Search code examples
cross-validationxgboosttrain-test-split

Does cross validation + early stopping show the actual performance for small sample?


I'm running xgboost on some simulation, where my sample size is 125. I was measuring the 5-fold cross validation error, i.e., in each round my training sample size is 100 and testing sample size is 25. Assuming all other parameters are fixed but the "n_estimators", i.e., the number of boosting rounds.

I have two options:

  • run the 5-fold cv for different n_estimators and do not use early stopping--in this case, I may choose the best n_estimator from the cv results;

  • further split the training sample into training (80) and validation (20), train the model on the 80 training observations and monitor early stopping on the 20 validation observations--in this case I may select a huge n_estimator and let it auto stop.

The questions are

  • In option 1, if I have another separate testing sample, can I use the 5 cross-validation models on the testing data and compute the average/ majority vote? Or do I need to train the model again with the best parameters on all 125 obs and make prediction on the testing set?

  • In option 2, is the 80 training obs enough to train the model/ 20 validation obs enough to monitor the performance? (in option 1 we also have a small sample size, but a little better)

  • Which option is better at comparing the xgboost model with other models?

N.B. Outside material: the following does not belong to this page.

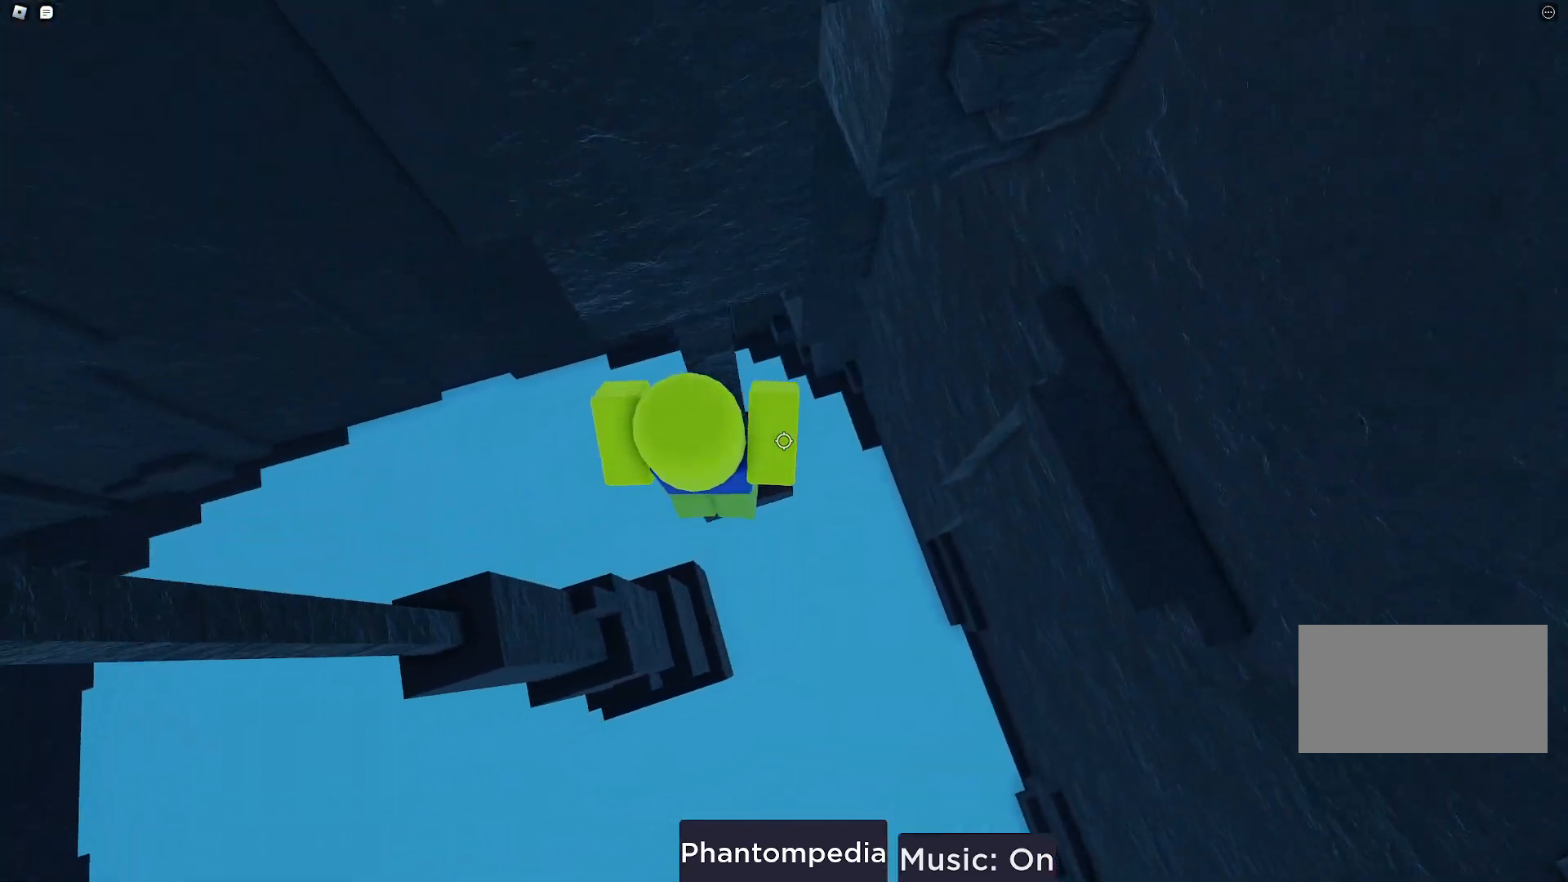
{"keys": ["d", "shift", "w"], "mouse": [], "events": [[50, "w", "up"], [133, "space", "down"], [250, "w", "down"], [267, "space", "up"], [483, "shift", "down"]]}
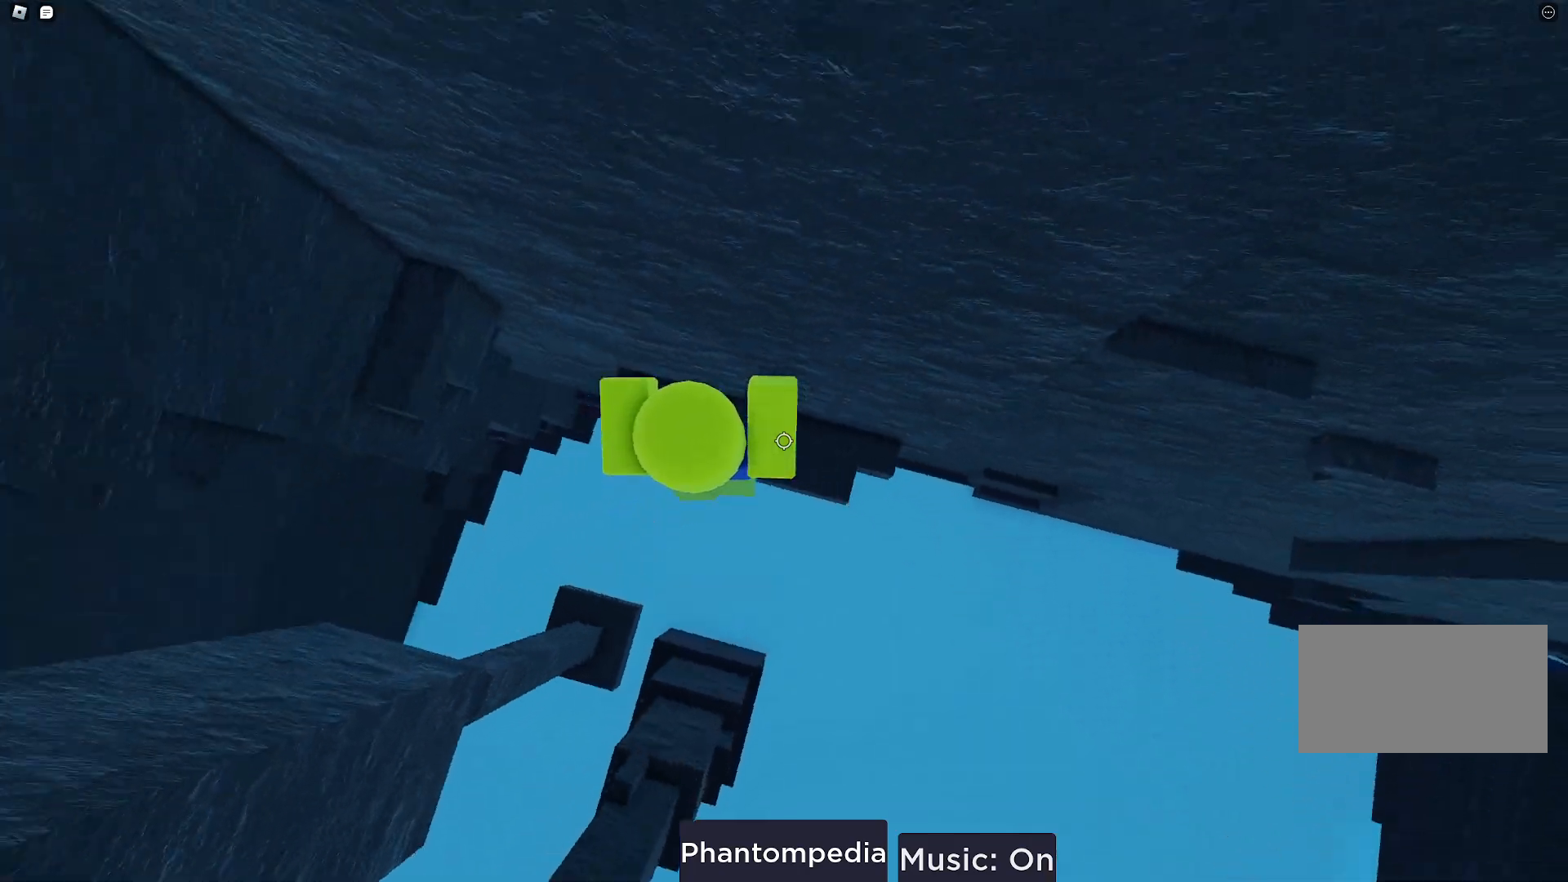
{"keys": ["d"], "mouse": [], "events": [[33, "w", "up"], [50, "q", "down"], [200, "space", "down"], [217, "q", "up"], [267, "shift", "up"], [350, "space", "up"]]}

Summary: what is the best way to choose a model for small sample size?


Solution

  • Using a very small amount of data as validation data has very high risk of overfitting, which is not recommended. Option 1 is better than option 2, and averaging over the cross-validations is a better choice than training the model again with the best parameters.

    However, in this small sample case, the best way is to choose a simple model over complicated models.